Aos pés dos dinossauros

Pequenos lagartos contemporâneos dos grandes répteis se escondem nas florestas brasileiras

GABRIEL SKUK SUGLIANO/UFAL E MIGUEL TREFAUT RODRIGUES/USPEm sentido horário: Coleodactilus septentrionalis, C. meridionalis e C. amazonicus GABRIEL SKUK SUGLIANO/UFAL E MIGUEL TREFAUT RODRIGUES/USP

Lagartos pouco maiores que a unha do polegar, coletados em 16 estados do Norte, do Nordeste e do Centro-Oeste, mostram que o território brasileiro abriga espécies ainda vivas de animais cujos antepassados conviveram com os dinossauros. Também sugerem que a diversidade biológica do país pode ser bem maior do que o imaginado e que as análises genéticas podem revirar o conhecimento que parecia difícil de ser contestado. Os zoólogos e os geneticistas não imaginavam que chegariam a tanto estudando cinco espécies de lagartos do gênero Coleodactylus trazidas da Amazônia, da Caatinga, do Cerrado e da Mata Atlântica.

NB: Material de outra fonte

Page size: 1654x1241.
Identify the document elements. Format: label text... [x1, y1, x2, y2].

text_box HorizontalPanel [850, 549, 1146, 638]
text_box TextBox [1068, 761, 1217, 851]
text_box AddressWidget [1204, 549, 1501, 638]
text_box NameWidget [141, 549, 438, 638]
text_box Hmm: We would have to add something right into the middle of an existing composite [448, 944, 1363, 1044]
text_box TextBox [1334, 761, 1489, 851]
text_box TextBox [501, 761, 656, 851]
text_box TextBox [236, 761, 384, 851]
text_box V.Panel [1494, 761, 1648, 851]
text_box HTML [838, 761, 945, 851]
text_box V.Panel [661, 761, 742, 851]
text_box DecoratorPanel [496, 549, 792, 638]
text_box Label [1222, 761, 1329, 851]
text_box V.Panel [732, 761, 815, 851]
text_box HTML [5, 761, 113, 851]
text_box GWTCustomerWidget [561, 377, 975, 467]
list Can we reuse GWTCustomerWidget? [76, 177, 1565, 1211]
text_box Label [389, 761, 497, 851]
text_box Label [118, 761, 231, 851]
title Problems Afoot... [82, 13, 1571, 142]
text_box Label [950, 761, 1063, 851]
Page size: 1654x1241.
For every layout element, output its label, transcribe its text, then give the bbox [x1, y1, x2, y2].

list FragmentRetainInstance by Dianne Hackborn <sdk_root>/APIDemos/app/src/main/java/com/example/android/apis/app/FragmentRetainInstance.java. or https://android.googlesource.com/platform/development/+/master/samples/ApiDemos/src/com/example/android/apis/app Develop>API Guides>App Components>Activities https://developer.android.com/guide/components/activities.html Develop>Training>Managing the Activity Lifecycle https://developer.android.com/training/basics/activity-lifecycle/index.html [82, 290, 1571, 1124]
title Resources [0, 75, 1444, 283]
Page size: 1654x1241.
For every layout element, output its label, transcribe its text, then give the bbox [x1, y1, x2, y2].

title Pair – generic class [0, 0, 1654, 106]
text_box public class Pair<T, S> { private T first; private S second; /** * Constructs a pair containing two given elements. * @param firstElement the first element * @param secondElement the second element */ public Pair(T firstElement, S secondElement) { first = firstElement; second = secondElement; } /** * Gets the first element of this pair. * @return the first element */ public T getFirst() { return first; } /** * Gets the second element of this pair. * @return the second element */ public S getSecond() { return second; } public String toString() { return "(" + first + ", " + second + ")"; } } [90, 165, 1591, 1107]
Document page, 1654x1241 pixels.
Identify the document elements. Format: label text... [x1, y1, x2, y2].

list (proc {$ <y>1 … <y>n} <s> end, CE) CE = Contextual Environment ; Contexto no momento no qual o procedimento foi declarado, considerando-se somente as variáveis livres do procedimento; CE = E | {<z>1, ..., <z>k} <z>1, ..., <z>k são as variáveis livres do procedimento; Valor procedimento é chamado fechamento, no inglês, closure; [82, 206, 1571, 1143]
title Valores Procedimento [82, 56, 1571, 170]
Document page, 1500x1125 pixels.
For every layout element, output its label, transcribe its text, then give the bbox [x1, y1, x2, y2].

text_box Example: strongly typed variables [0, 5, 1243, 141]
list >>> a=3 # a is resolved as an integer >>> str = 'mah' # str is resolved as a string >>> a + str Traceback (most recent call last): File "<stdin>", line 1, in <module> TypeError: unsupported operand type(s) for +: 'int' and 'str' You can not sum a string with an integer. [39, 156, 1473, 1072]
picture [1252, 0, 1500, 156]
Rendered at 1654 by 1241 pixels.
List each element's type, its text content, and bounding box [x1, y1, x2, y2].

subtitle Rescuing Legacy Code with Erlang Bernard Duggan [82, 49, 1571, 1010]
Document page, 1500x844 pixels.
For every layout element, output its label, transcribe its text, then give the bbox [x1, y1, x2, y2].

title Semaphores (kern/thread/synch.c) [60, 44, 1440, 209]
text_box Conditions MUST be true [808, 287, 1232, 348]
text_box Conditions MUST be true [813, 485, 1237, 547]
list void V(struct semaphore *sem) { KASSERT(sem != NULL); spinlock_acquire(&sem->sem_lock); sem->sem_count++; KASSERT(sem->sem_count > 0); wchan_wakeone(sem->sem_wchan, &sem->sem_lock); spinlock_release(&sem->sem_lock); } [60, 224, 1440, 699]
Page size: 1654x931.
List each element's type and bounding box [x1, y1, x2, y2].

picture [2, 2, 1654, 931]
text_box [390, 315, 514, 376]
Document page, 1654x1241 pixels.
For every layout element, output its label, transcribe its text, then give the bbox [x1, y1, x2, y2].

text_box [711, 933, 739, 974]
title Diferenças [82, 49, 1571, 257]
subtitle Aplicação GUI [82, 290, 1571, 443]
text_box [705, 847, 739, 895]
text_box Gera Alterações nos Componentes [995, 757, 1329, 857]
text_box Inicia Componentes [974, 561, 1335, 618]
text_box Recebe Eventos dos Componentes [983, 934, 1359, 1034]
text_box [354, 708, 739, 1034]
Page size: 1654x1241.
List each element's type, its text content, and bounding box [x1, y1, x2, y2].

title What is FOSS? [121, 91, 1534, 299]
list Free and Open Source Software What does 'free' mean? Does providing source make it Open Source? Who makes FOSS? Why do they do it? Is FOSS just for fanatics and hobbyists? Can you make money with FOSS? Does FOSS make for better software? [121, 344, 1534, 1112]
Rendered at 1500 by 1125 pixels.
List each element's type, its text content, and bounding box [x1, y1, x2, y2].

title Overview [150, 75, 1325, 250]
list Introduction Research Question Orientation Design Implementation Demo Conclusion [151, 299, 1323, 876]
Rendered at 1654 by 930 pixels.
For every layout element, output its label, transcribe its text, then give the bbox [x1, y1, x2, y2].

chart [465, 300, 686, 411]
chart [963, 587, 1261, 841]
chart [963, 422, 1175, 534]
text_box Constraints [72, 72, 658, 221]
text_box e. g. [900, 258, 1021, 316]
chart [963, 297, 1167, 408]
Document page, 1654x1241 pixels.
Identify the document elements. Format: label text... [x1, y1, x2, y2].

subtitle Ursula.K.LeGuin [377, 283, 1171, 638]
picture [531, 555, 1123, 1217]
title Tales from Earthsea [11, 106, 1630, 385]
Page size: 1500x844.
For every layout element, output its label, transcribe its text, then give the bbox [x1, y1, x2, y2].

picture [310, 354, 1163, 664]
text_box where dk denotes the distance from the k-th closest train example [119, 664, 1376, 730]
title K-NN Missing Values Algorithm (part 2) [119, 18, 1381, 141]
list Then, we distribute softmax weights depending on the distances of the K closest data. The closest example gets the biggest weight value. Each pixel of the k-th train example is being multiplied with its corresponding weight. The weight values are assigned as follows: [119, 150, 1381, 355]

À primeira vista as cinco espécies são parecidas entre si, mas geneticamente são diferentes. Análises de DNA realizadas na Universidade de São Paulo (USP) e na Universidade da Califórnia em Berkeley, Estados Unidos, revelaram diferenças mesmo dentro de uma só espécie e indicaram que os primeiros representantes do gênero Coleodactylus teriam surgido há 72 milhões de anos. Esse resultado remete a uma época muito mais longínqua que estimativas anteriores, que chegavam a, no máximo, 2 milhões de anos.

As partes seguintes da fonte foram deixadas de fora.